I have worked consistently in older adult’s services since I qualified. I’d say, at least until a few months ago anyway – when I seem to have accumulated a few people in their late 60s – that most of the people I see regularly are over 85. So it isn’t always surprising that we are confronted with users who die. It is a part of the process.
But however much ‘expected’ it might be, it can still come as a shock. Over the past two weeks, two people that I work with have died. Actually, they are the partners of people that I work with – the carers. Sometimes it happens that particularly with the more advanced dementia, I work as much if not more with carers at that point.
In fact, I came back from the weekend to the news that someone I had seen at home as recently as Thursday had been admitted into hospital on the Saturday and died apparently quite suddenly. There was no sign of anything untoward on the Thursday, in any case. In fact, we were discussing a move for the couple to sheltered housing.
She had been the carer for her husband – very reluctantly accepting services slowly to ease some of the strain that the years of managing alone had taken out.
The comfort is knowing that her family were around her at the time.
On a practical level, I arranged a respite placement for later in the week when some of the family need to return back to their homes. But while doing so, and considering a similar situation a couple of weeks ago, I was thinking about how we manage and approach death.
It is still a great taboo in a sense – we are not encouraged to talk about it widely – but you can build up very strong relationships in the short time that you do intervene, in fact, the therapeutic relationship is the key to change.
I try to offer as much support as is needed. Sometimes it is a matter of practicalities as in this situation. Mr G was reliant on his wife for support. We are therefore looking at a rapid move to residential placement – via a respite stay which has been set up for the immediate. I don’t think realistically that Mr G will be going back home but at least he has a few days with his children around him to be at home.

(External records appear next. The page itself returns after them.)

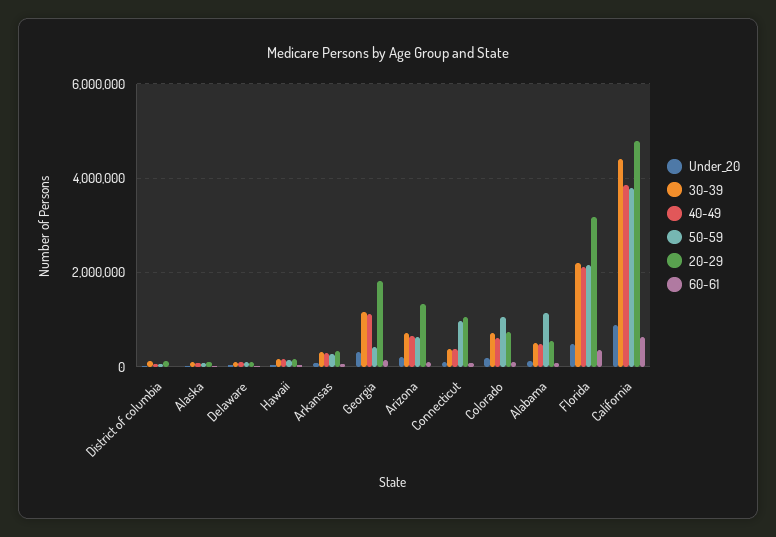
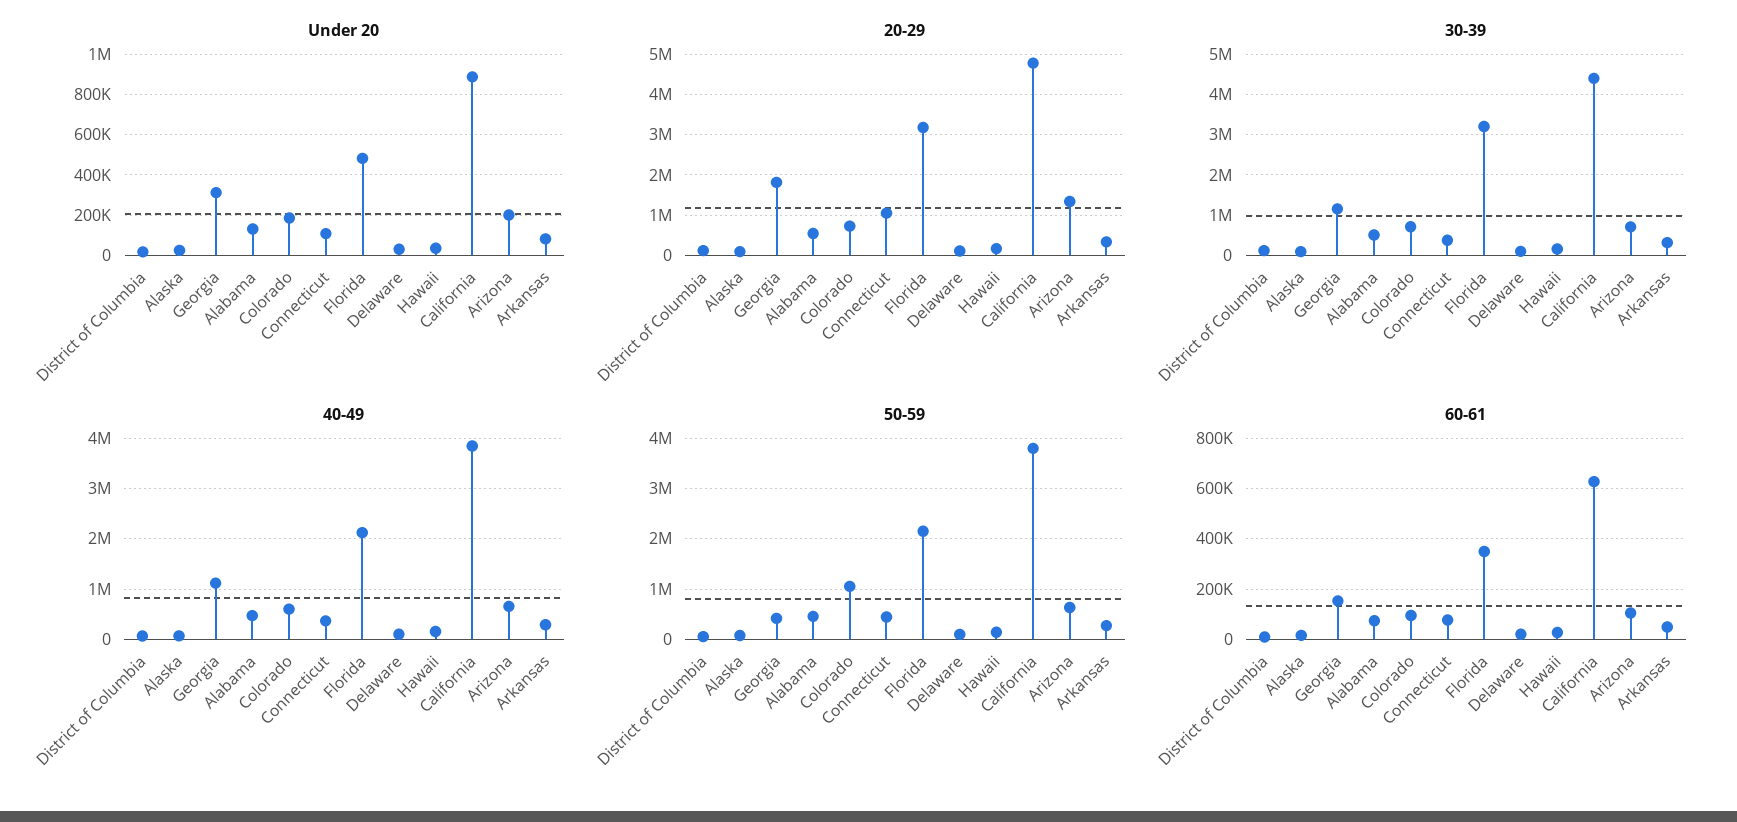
  {
    "Under_20": {
      "District of columbia": 0,
      "Alaska": 50000,
      "Delaware": 50000,
      "Hawaii": 50000,
      "Arkansas": 100000,
      "Georgia": 300000,
      "Arizona": 200000,
      "Connecticut": 100000,
      "Colorado": 200000,
      "Alabama": 150000,
      "Florida": 500000,
      "California": 900000
    },
    "30-39": {
      "District of columbia": 200000,
      "Alaska": 0,
      "Delaware": 200000,
      "Hawaii": 200000,
      "Arkansas": 400000,
      "Georgia": 1200000,
      "Arizona": 800000,
      "Connecticut": 400000,
      "Colorado": 800000,
      "Alabama": 600000,
-     "Florida": 2200000,
+     "Florida": 3200000,
      "California": 4400000
    },
    "40-49": {
      "District of columbia": 0,
      "Alaska": 0,
      "Delaware": 200000,
      "Hawaii": 200000,
      "Arkansas": 200000,
      "Georgia": 1200000,
      "Arizona": 600000,
      "Connecticut": 400000,
      "Colorado": 600000,
      "Alabama": 400000,
      "Florida": 2200000,
      "California": 3800000
    },
    "50-59": {
      "District of columbia": 0,
      "Alaska": 0,
      "Delaware": 200000,
      "Hawaii": 200000,
      "Arkansas": 200000,
      "Georgia": 400000,
      "Arizona": 600000,
-     "Connecticut": 1000000,
+     "Connecticut": 400000,
      "Colorado": 1000000,
-     "Alabama": 1200000,
+     "Alabama": 400000,
      "Florida": 2200000,
      "California": 3800000
    },
    "20-29": {
      "District of columbia": 200000,
      "Alaska": 0,
      "Delaware": 200000,
      "Hawaii": 200000,
      "Arkansas": 400000,
      "Georgia": 1800000,
      "Arizona": 1400000,
      "Connecticut": 1000000,
      "Colorado": 800000,
      "Alabama": 600000,
      "Florida": 3200000,
      "California": 4800000
    },
    "60-61": {
      "District of columbia": 0,
      "Alaska": 25000,
      "Delaware": 25000,
      "Hawaii": 25000,
      "Arkansas": 50000,
      "Georgia": 150000,
      "Arizona": 100000,
      "Connecticut": 75000,
      "Colorado": 100000,
      "Alabama": 75000,
      "Florida": 350000,
      "California": 625000
    }
  }

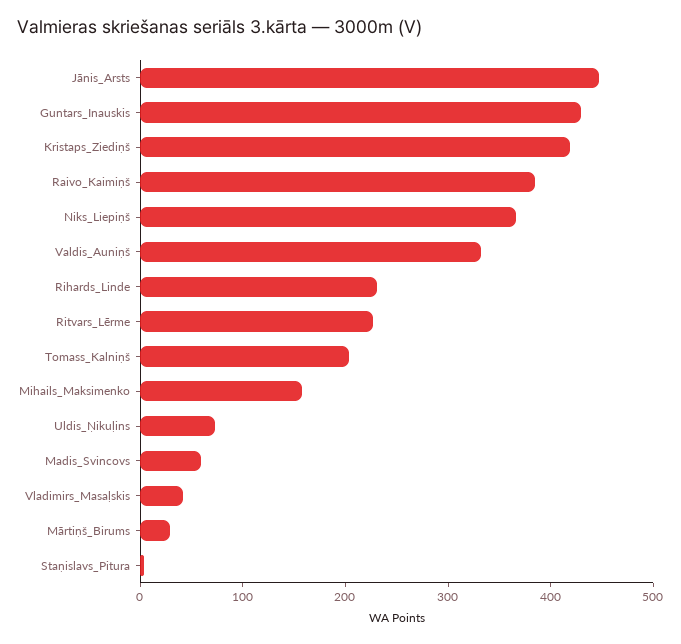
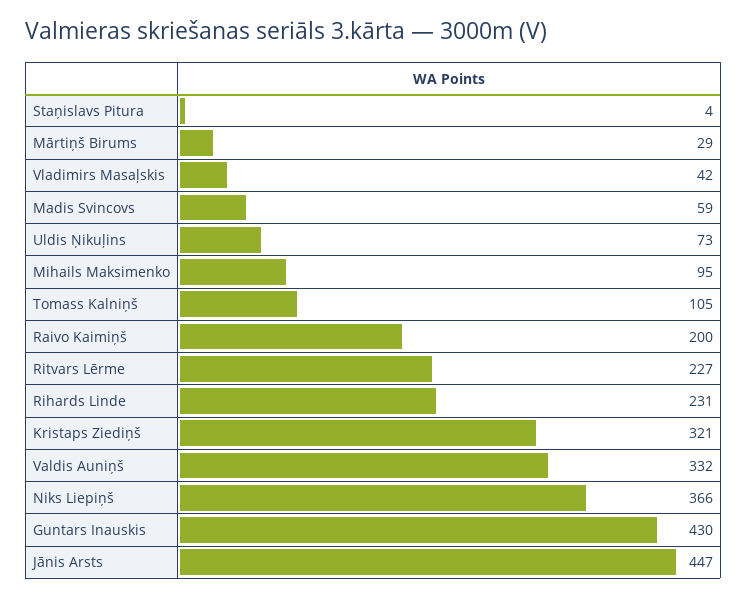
  {
    "Jānis_Arsts": 447,
    "Guntars_Inauskis": 430,
-   "Kristaps_Ziediņš": 420,
+   "Kristaps_Ziediņš": 321,
-   "Raivo_Kaimiņš": 380,
+   "Raivo_Kaimiņš": 200,
    "Niks_Liepiņš": 366,
    "Valdis_Auniņš": 332,
    "Rihards_Linde": 231,
    "Ritvars_Lērme": 227,
-   "Tomass_Kalniņš": 200,
+   "Tomass_Kalniņš": 105,
-   "Mihails_Maksimenko": 160,
+   "Mihails_Maksimenko": 95,
    "Uldis_Ņikuļins": 73,
    "Madis_Svincovs": 59,
    "Vladimirs_Masaļskis": 42,
    "Mārtiņš_Birums": 29,
    "Staņislavs_Pitura": 4
  }

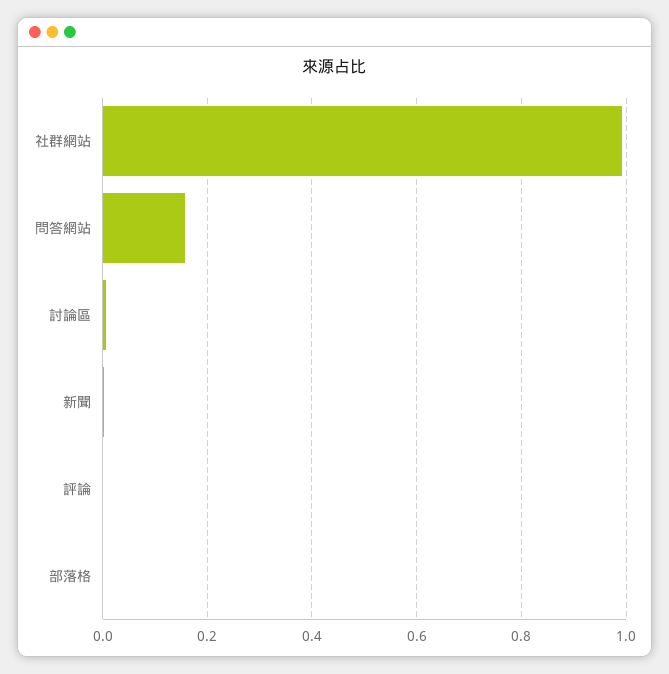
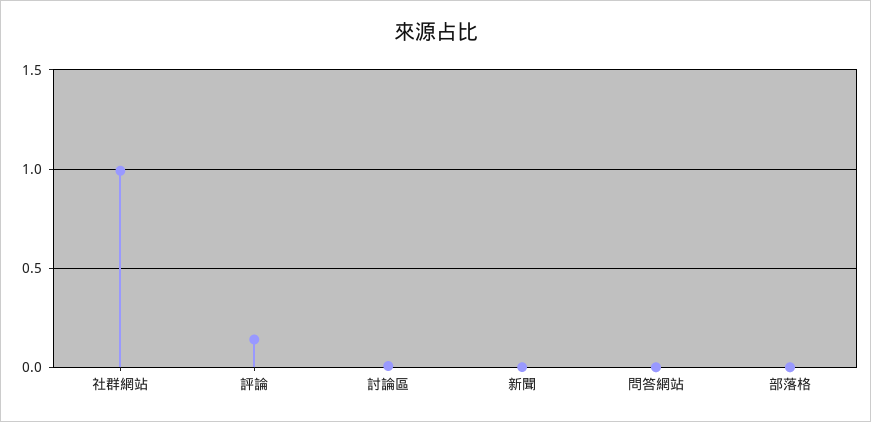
  {
    "社群網站": 1,
-   "問答網站": 0.16,
+   "問答網站": 0,
    "討論區": 0,
    "新聞": 0,
-   "評論": 0,
+   "評論": 0.15,
    "部落格": 0
  }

A couple of weeks ago it was a similar but different situation. Again, it was a spouse who died but more expected really. The children had made their way from other parts of the country to be near and some preparations were able to be made. Additional care was put in where necessary but although I try not to be pessimistic, I wouldn’t be surprised if the deterioration is more rapid now.
I wonder how much we take on the grief of people who, as they get older, lose not only spouses which we can all relate to, but all the people around them. Friends, colleagues, siblings, neighbours. Repeated grieving over and over again – perhaps sometimes with little time to absorb the information in between.
There are no answers really. That’s the thing about death – expect providing support as needed and a space to either talk or not talk.